**Défi 1:** D'après l'article sur Charlebois à Bobino, pourquoi le public ne devrait-il pas s'étonner quand la voix du chanteur sort de l'ombre ? Répondez en une à trois phrases.
**Défi 2:** Selon l'article sur Charlebois à Bobino, qui est l'auteur de La Complainte du phoque en Alaska ?
**Défi 3:** Poursuivez l'article sur Charlebois à Bobino à partir de sa dernière phrase.

**Extrait cité:**
%%

Robert Charlebois reviendra à Bobino le 12 décembre. | Sylvain Dumain Leger
Bobino, public de soir de première (11 avril 2016), piano solo sur les planches (Vincent Réhel), une voix sort de l’ombre. Tiens ! C’est Charlebois, avec son drôle de bout de nez et sa tignasse bouclée. Assis au troisième rang, comme Alain Delon, mais de l’autre côté de la travée. On ne devrait pas s’étonner, puisqu’on est venu pour lui. Sans compter que le truc est usé jusqu’à la corde. Eh bien, le music-hall, c’est ce tour de passe-passe : on s’étonne toujours du prévu.
Il se lève. Longe le bord de la scène, rejoint l’autre piano, et c’est parti. La Complainte du phoque en Alaska. Chanson qu’on lui demande toujours et qui n’est pas de lui mais de Michel Rivard, membre fondateur du groupe Beau Dommage créé en 1974.
Aurores boréales et bêtises métaphysiques
Epoque où l’on voyait Charlebois partout, au music hall, sur les pelouses des fêtes politiques (oui, à tout bout de champ, pas seulement à la Fête de l’Huma, on foirait sec et Charlebois était là), il faisait partie du paysage réel. Il surgissait, rock sérieux et pas sérieux à la fois avec ses aurores boréales (Lindberg), ses bêtises métaphysiques (Concepción), plus Ordinaire, une des plus belles chansons de partout. Ce soir, on aura droit à tout, d’ailleurs, on vient pour ça. C’est ce qu’il y a de bien avec la chanson ordinaire : on ne s’en lasse pas, on veut réentendre. On a beau la savoir par cœur, c’est comme si le cœur nucléaire continuait d’échapper.

%%

**Données brutes:**

%%

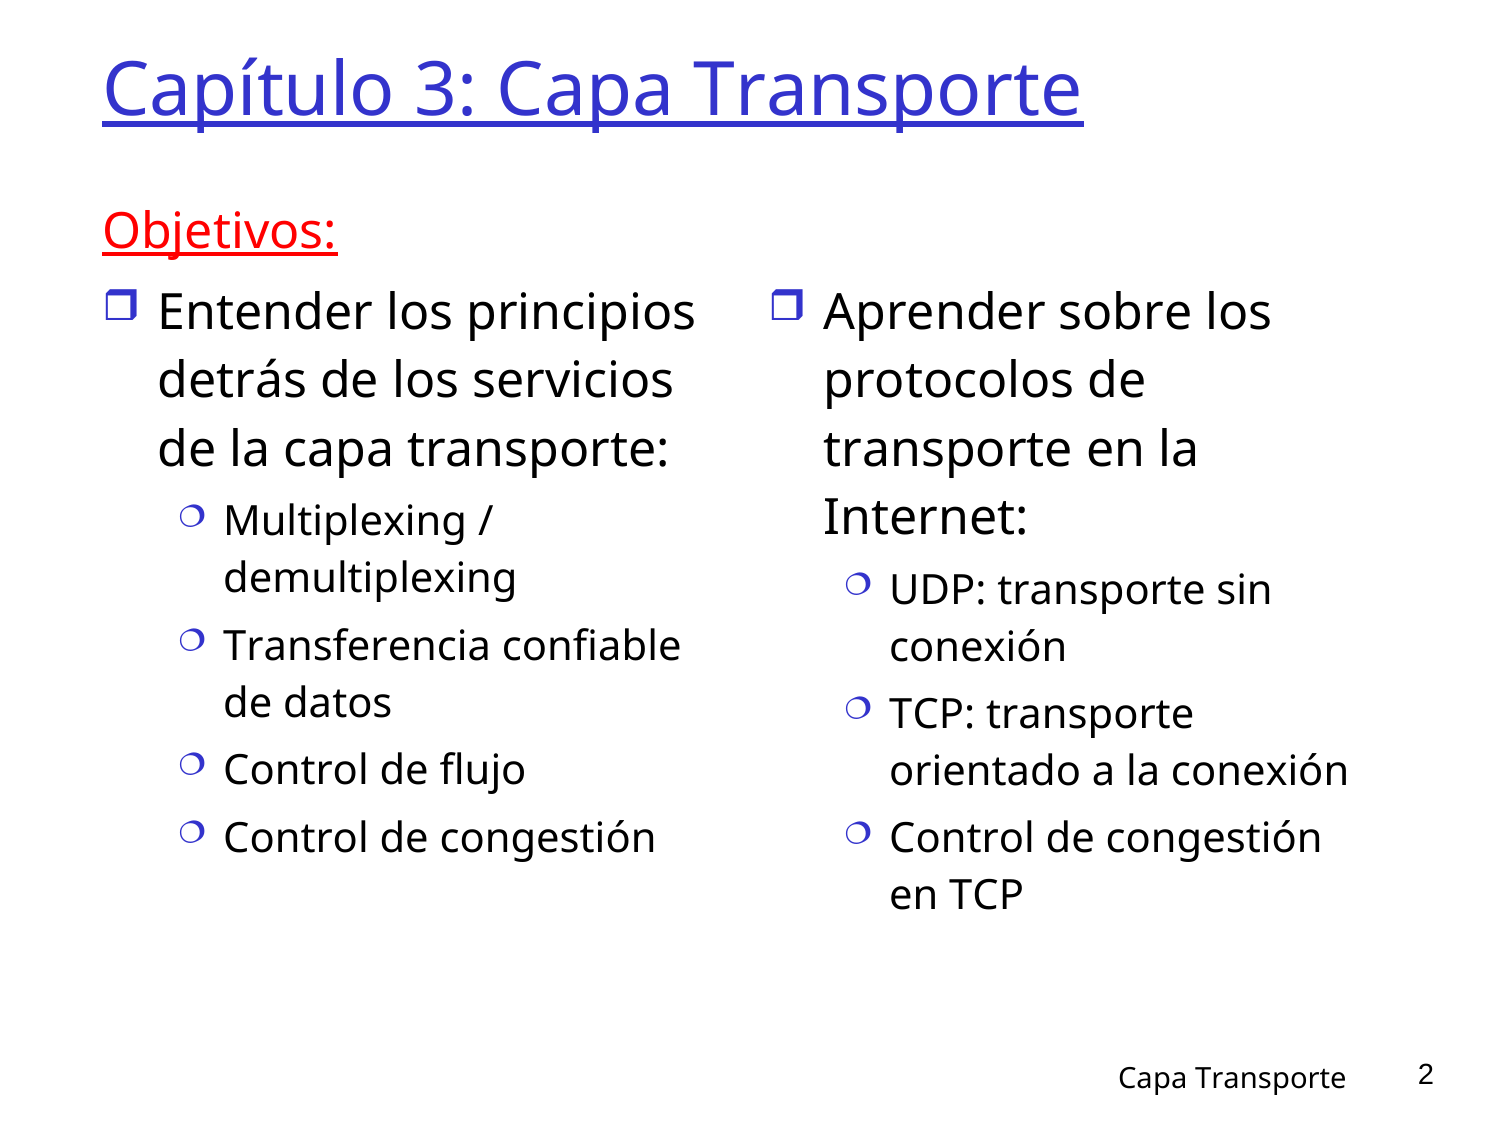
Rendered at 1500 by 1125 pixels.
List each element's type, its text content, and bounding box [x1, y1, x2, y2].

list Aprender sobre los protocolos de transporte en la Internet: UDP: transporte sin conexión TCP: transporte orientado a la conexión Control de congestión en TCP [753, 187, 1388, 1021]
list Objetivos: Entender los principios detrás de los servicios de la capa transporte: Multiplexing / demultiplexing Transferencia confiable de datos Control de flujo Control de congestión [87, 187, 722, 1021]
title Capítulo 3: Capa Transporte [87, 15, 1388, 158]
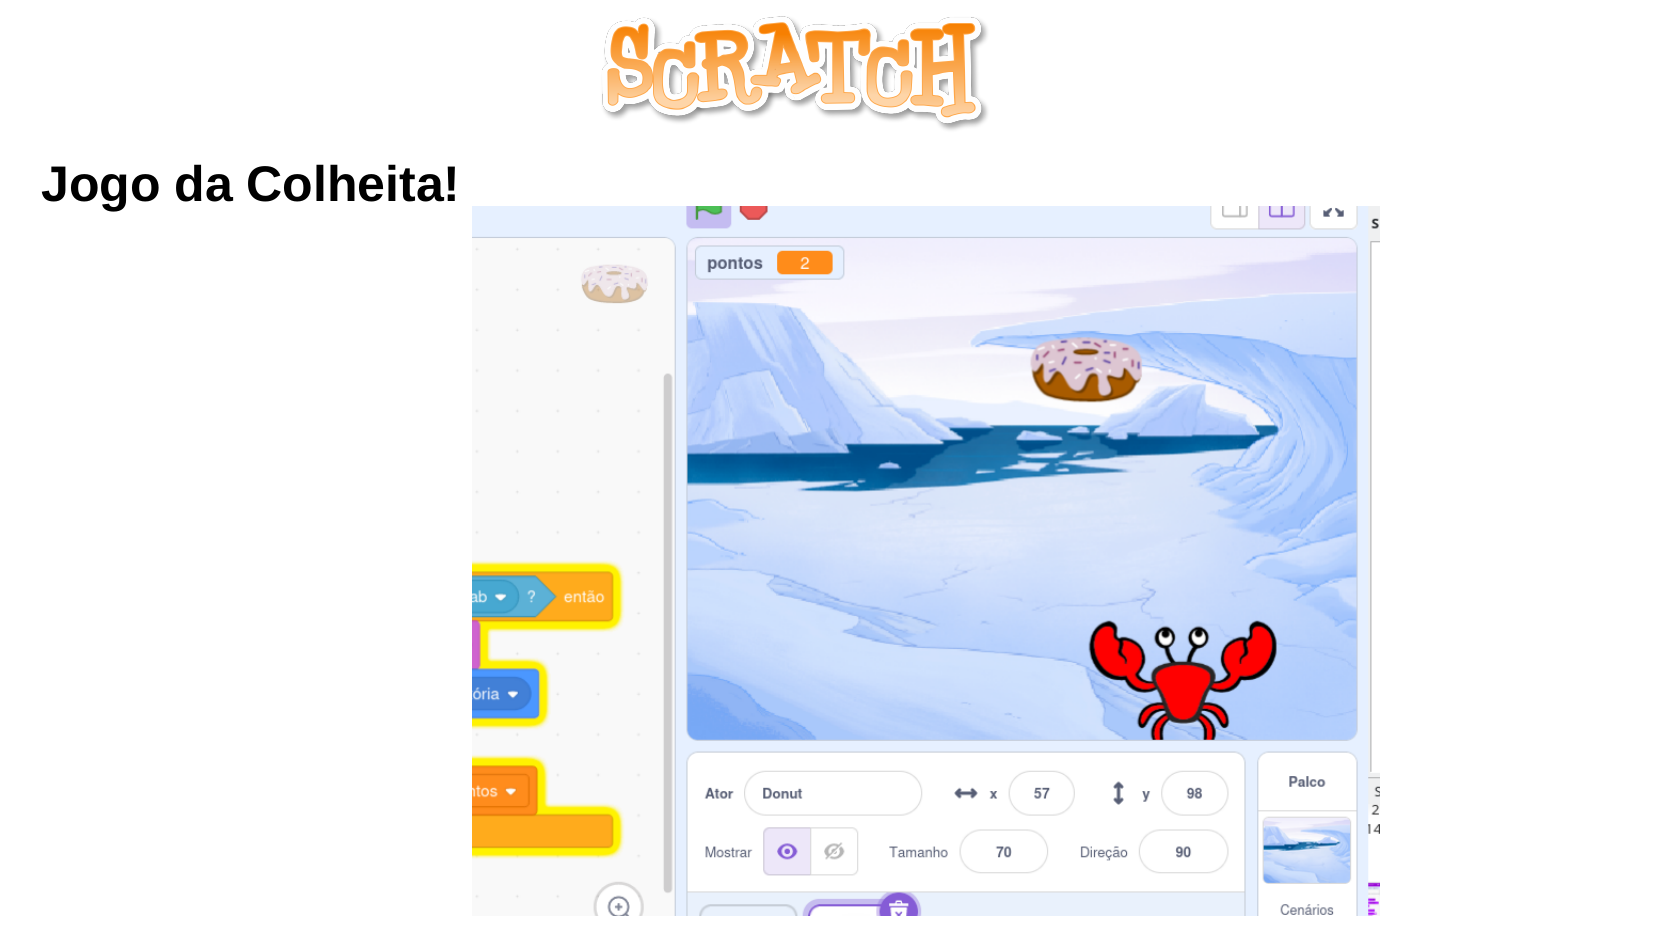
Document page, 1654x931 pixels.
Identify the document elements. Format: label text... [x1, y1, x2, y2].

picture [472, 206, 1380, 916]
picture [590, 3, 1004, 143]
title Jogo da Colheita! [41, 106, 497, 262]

%%

**Réponse 1:** Le public ne devrait pas s'étonner, car il est venu pour Charlebois. De plus, le procédé est usé jusqu'à la corde.

**Réponse 2:** Michel Rivard, membre fondateur du groupe Beau Dommage.

**Réponse 3:**
Bondissant, drôle, ivre d’une énergie qu’il dilapide à tout va, pitre et rocker tour à tour, Robert Charlebois fête 50 ans de chansons. Avec son nom de bûcheron du Grand Nord, ou de conducteur de chiens de traîneau dessiné à la diable par Crumb, quelle pêche ! quelle frite ! Deux heures de joie, vingt-et-une chansons, deux heures énergumènes au son réglé comme un cello de course par Benoît Dion, on n’a que ça en tête, quelle patate, mes ouaouarons !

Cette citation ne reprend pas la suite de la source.